Наконец я решил проверить свое предположение, подсчитав, сколько всего банок стоит на полках. Как-то после школы я пересчитал их. Для начала я должен был убедиться в том, что старик не заметит моих действий, и потому сказал, что хочу послушать его пластинки. Он любил органную музыку, да и я тоже. Она не похожа на гимны и совсем не напоминала мне церковь. Низкие ноты обволакивают тебя, как темные облака, высокие колют, словно крики о помощи. Слушая эту меланхоличную музыку, мистер Канавот полностью терял связь с внешним миром, ритм, словно поезд, уносил его куда-то далеко-далеко.
Воспользовавшись своеобразным «отсутствием» мистера Каванота, я насчитал сто шестьдесят две банки. Спустя неделю их количество не изменилось, но еще через неделю мне показалось, что теперь их на одну больше, но я мог и ошибиться. Однако когда я насчитал сто шестьдесят шесть, то понял, что на столько ошибиться уж никак нельзя.

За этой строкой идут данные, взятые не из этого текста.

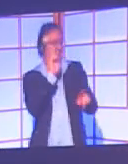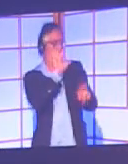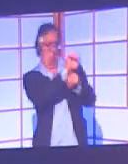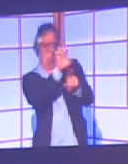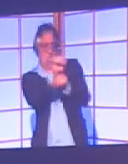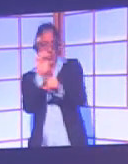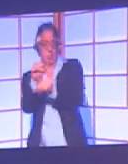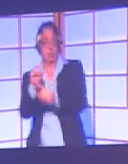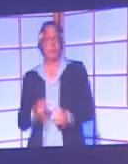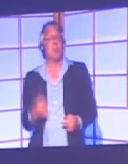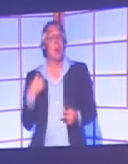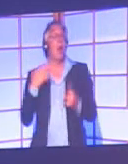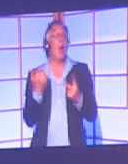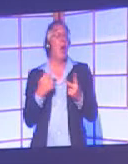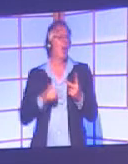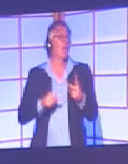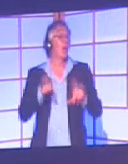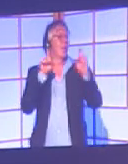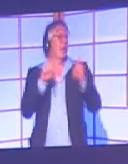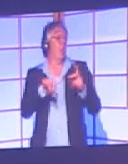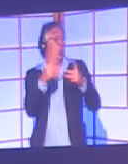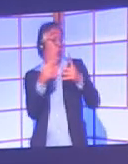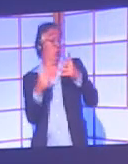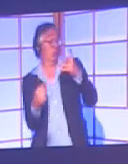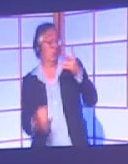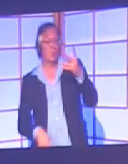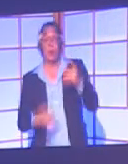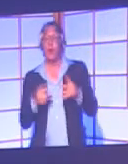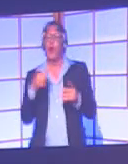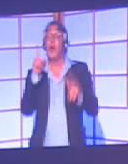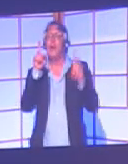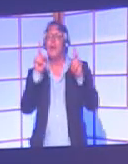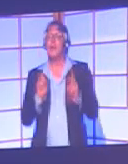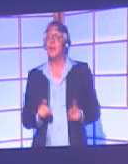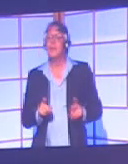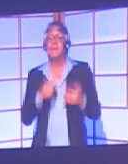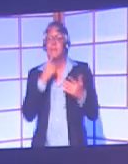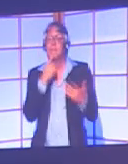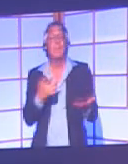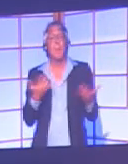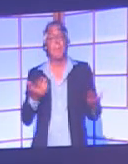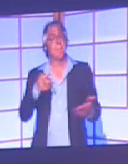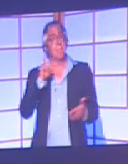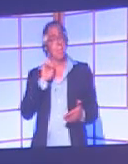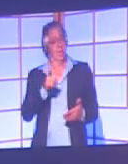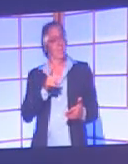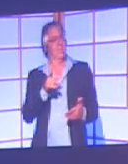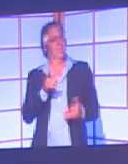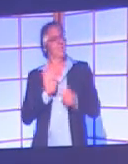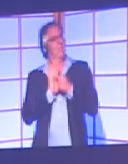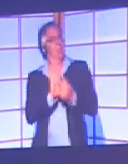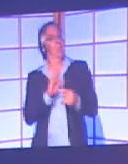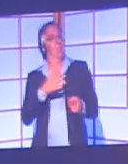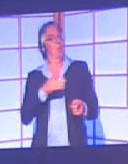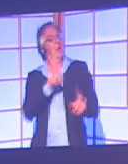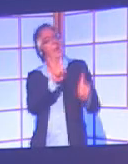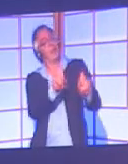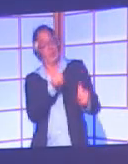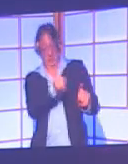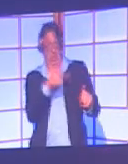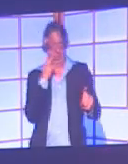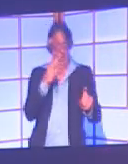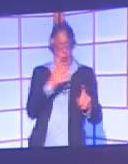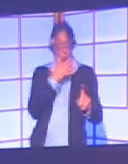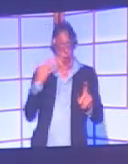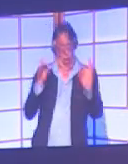tests used around the world. These tests require identifying and organising different colours. People with colour vision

В этот день я попросил старика сварить какао, и, пока он стоял у плиты, я методично приподнимал каждую из банок. Если под ней оказывалась чистая поверхность полки, то это было ручательством того, что банка простояла здесь уже довольно долго, а если банка стояла на пыли, значит, она поставлена сюда недавно.

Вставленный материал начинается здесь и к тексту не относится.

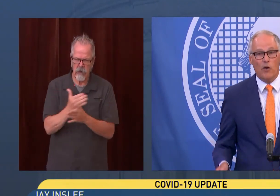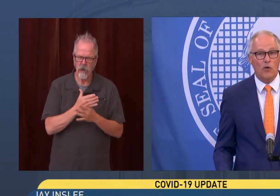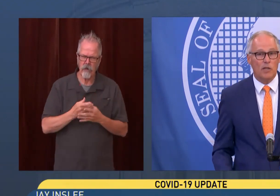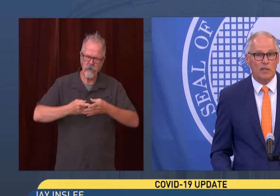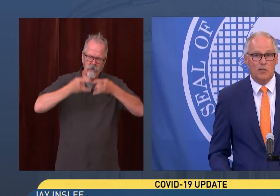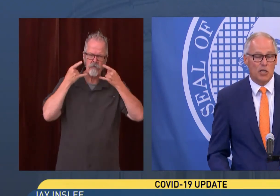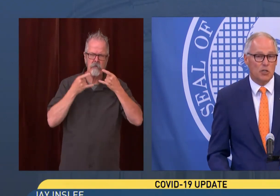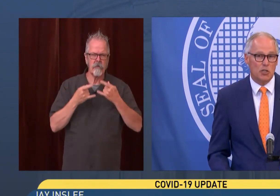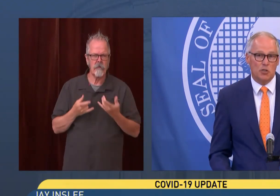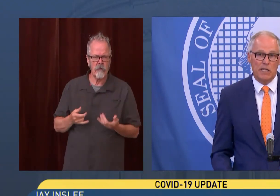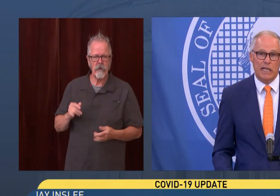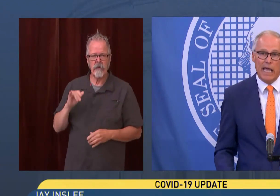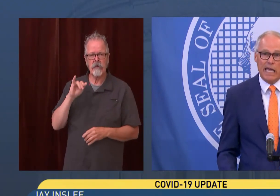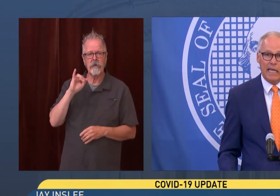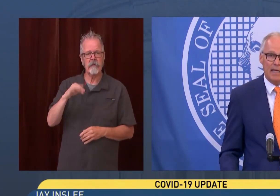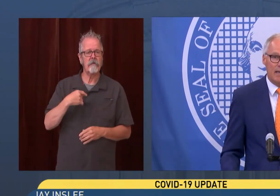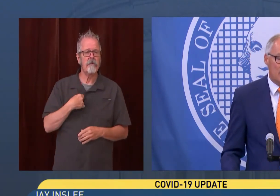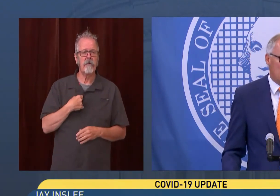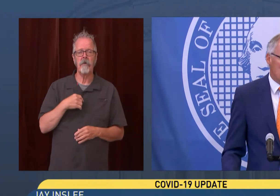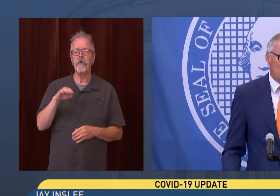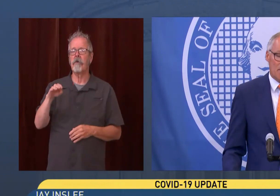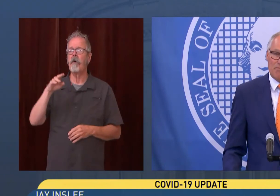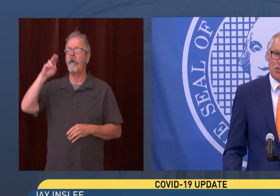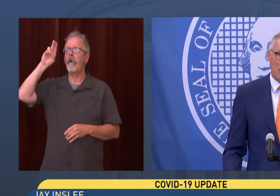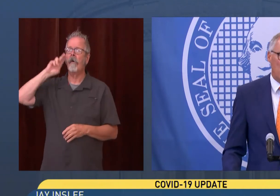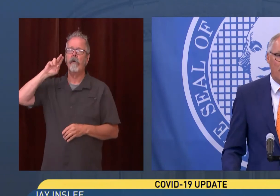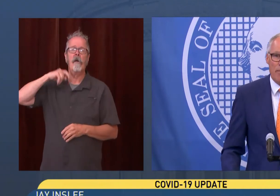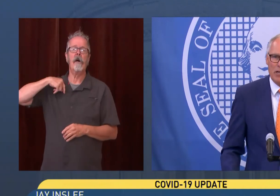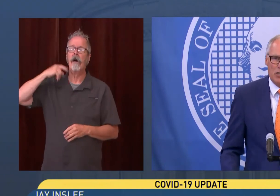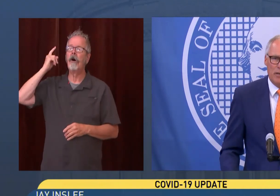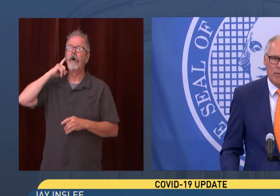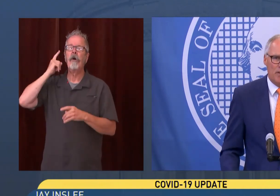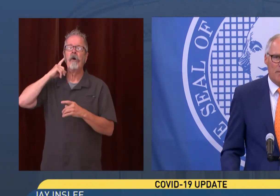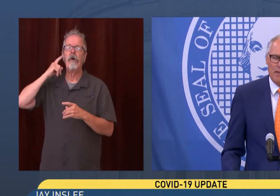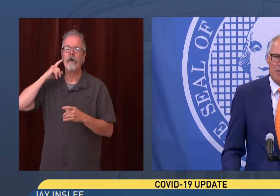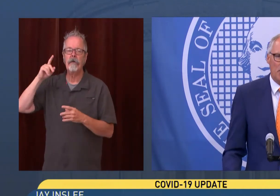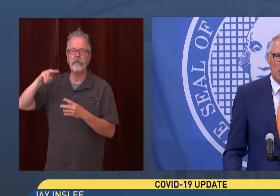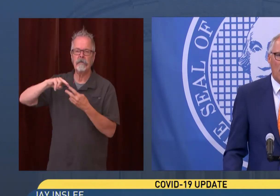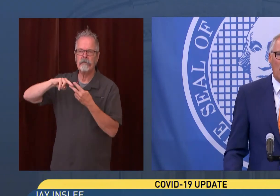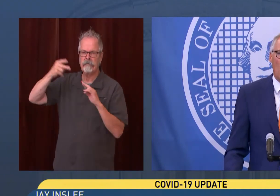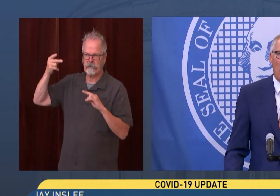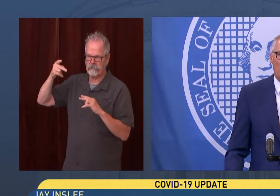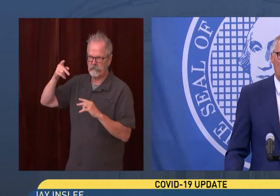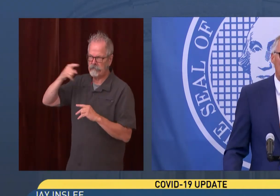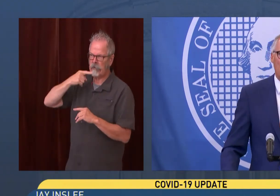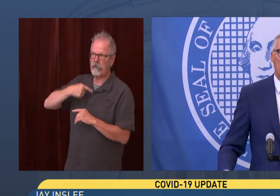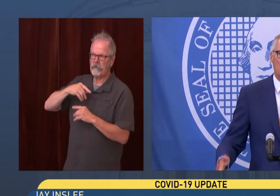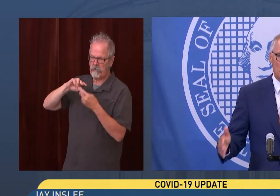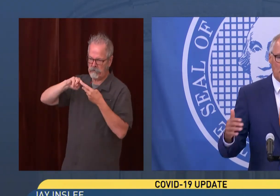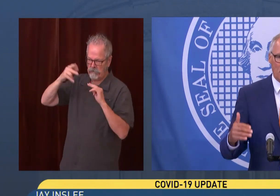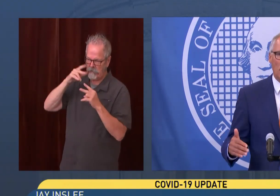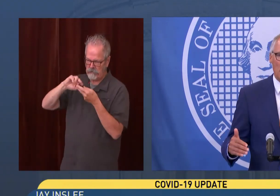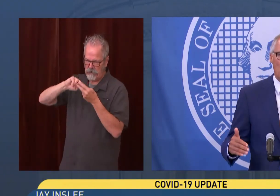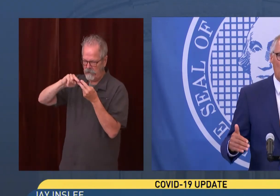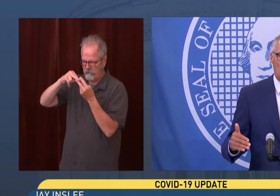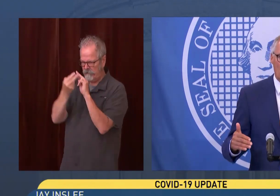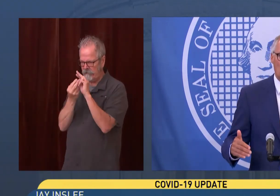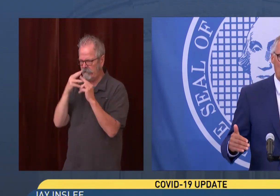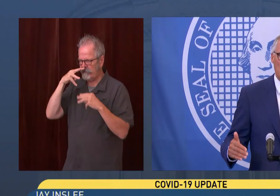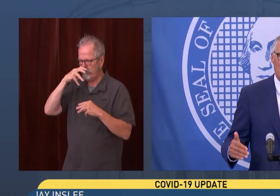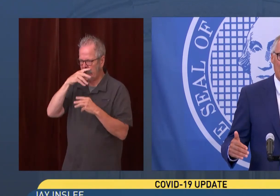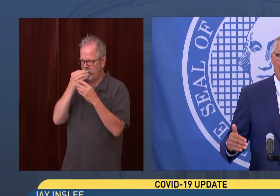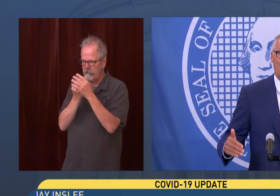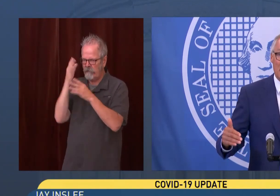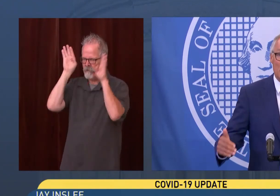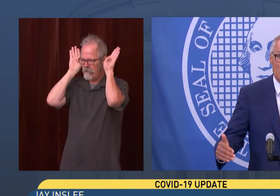said, well, you know, I heard that it changes your DNA, share information and said, that's a bunch of hogwash. You're getting a bunch of swill on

В начале с трудом, но потом быстрее, пока он помешивал ложкой какао, я начал находить закономерности в расположении коллекции.
При этом содержимое новых банок было для меня совершенно загадочным. На них не было надписей с названием животного или растения и места, где оно обнаружено. Потом старые банки, даже с неизвестным мне содержимым, были датированы. Например, самая старая с чем-то похожим на вяленое мясо, оказалась тридцатилетней давности.
В новых банках плавали свежезаконсервированные экземпляры. Различались они только цветом: розовые и серые. Я подумал незаметно стянуть какую-нибудь из них: положить в широкий карман зимнего пальто и уйти. Я полагал, что старик не начнет ее искать, ведь у него их тьма-тьмущая.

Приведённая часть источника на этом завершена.